Making Images on Websites Accessible
Recently we had a chat here at The Aidis Trust about the image descriptions we put on our blog to help visually impaired people, so I thought it may be useful to write a post about why it’s important to have these image descriptions.
If you’ve ever used a screen reader you may have noticed that sometimes, when it encounters an image, it will give you a description of what it is and other times it will not. Most of the time, if it gives you a description, it is because the image has a thing called “alt text” attached to it. This is where, the person who has built the website has attached a description to the image that they have written. We do this for the images we use on the blog, so if you were to go on the blog with a screen reader you would hear the description of the image when you navigate to that part of the screen.
Having an image description is useful because it allows a visually impaired person to know what a picture is of. This is important, because it allows them to have the same information as their sighted peers. If the image is at the top of an article, it may give them information about what it’s going to be about, as it would do for a sighted person viewing the same website. For example, I sometimes browse websites about books and if I hear that the image is related to something from a book I am interested in then it may encourage me to read the article. If the image is offering a photograph of a thing or event, then it should give the visually impaired person similar information to what it should be giving the sighted person about that thing or event. If it’s an image of an item on an online shopping site, it should be detailed so that the visually impaired person has a good sense of the product Or if it’s just an image that’s there for adornment, then the description should be brief in order to let the visually impaired person know what the picture is, in case they are wondering without providing an excess of unnecessary information. Depending on the individual browsing, they may just be curious to know what the image is just because it’s there so that may be useful or they may not be bothered, in which case they can skip past it. Some people argue that alt text shouldn’t be used in this situation, however I am personally of the opinion that it can often be quite nice to know roughly what the image is and if a person doesn’t want to know, it’s easy enough to just skip past it.

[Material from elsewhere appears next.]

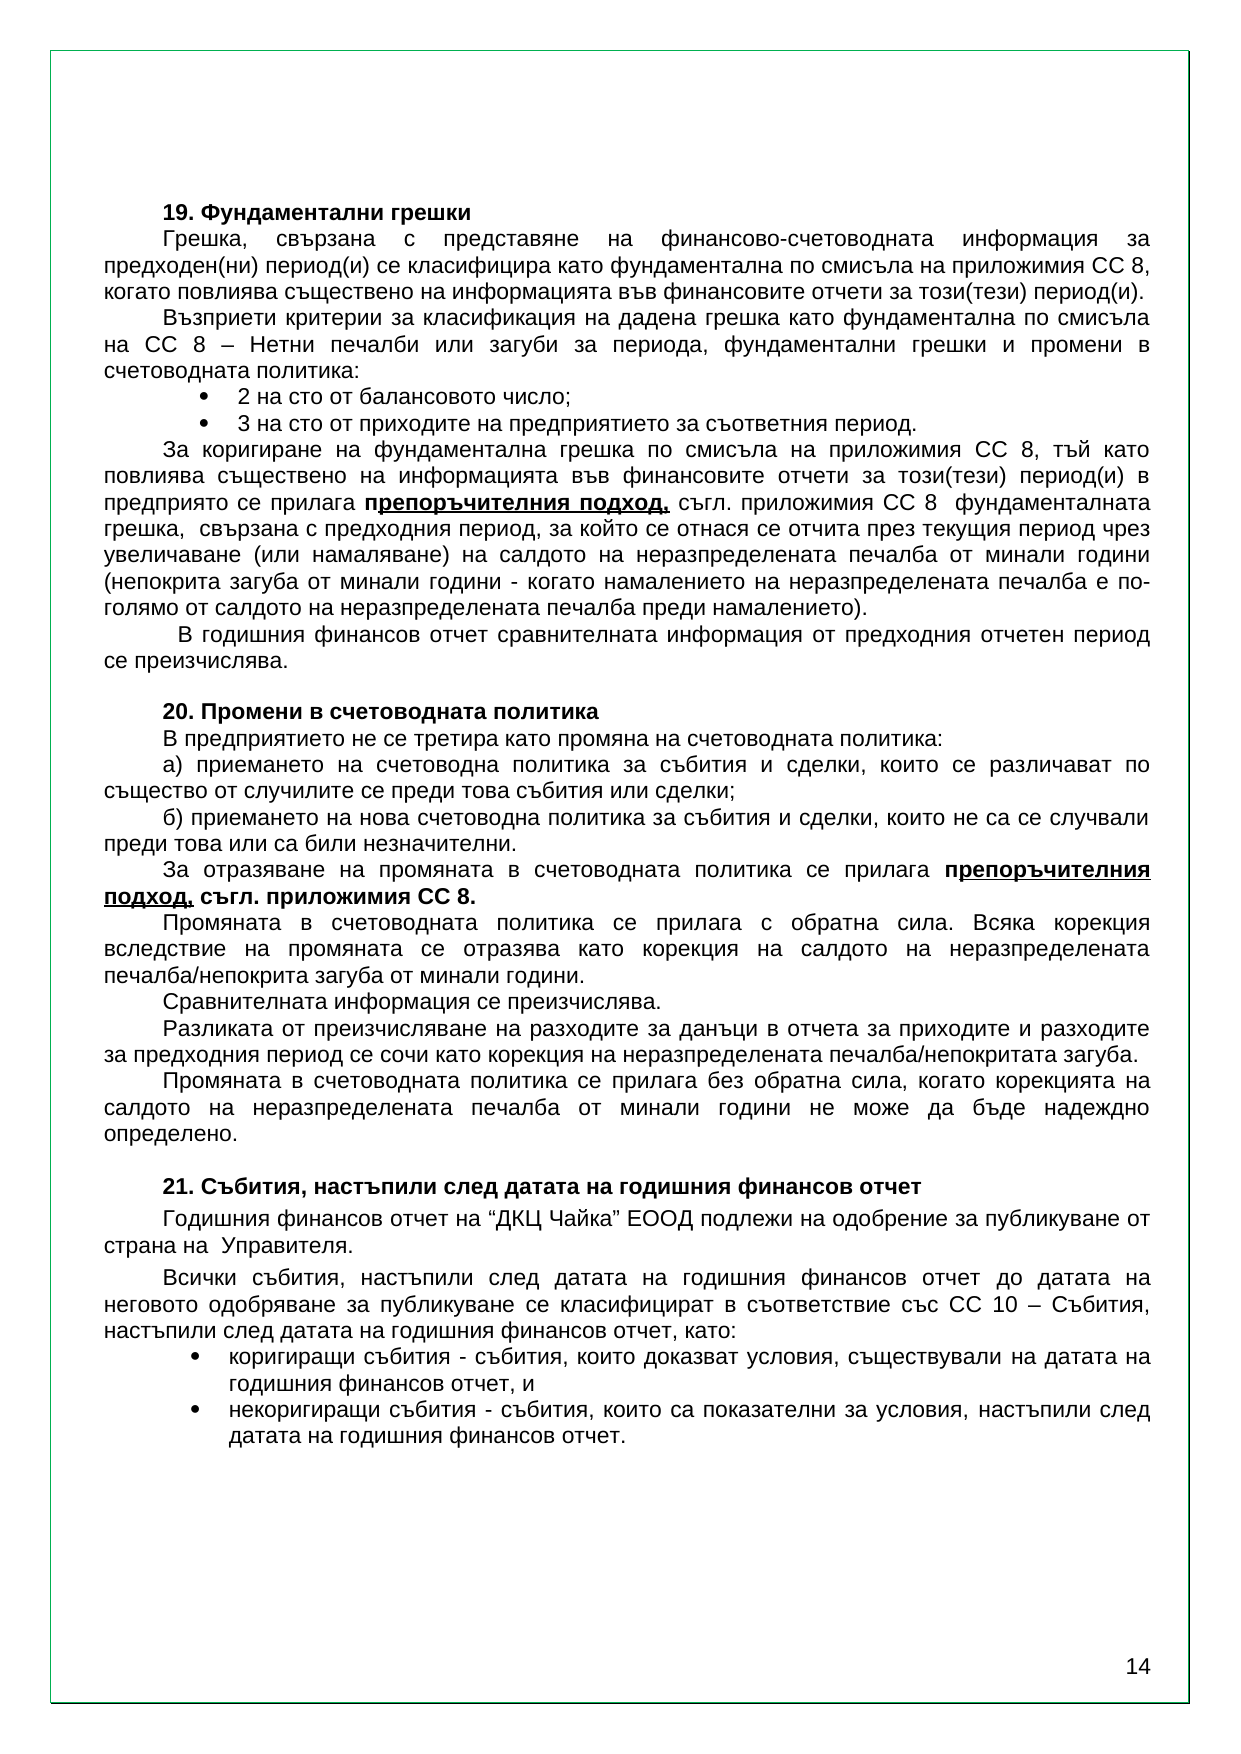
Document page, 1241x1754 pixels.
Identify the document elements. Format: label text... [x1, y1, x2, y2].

Providing image descriptions can be really useful, because it just helps visually impaired people to have the same information as their sighted peers, so if you run a website, I highly recommend it. As an extra unrelated to disability benefit, many marketers argue that adding alt text to your article is good for search engine optimisation (also known as SEO) which is the name that marketers give to the idea of increasing your page rank on search engines such as Google. This is because, when a person searches for something on Google, if the keywords you use in your image description are similar to keywords a person searches for, it will make it more likely that your article will appear in their search results. That said, it should be noted that this is not a reason to overuse keywords that could be search terms in your image descriptions. Firstly, this is obviously not helpful to the visually impaired people who need that description. Secondly, it will actually work against you because Google have algorithms set up to lower the page rank of your site if you are keyword cramming.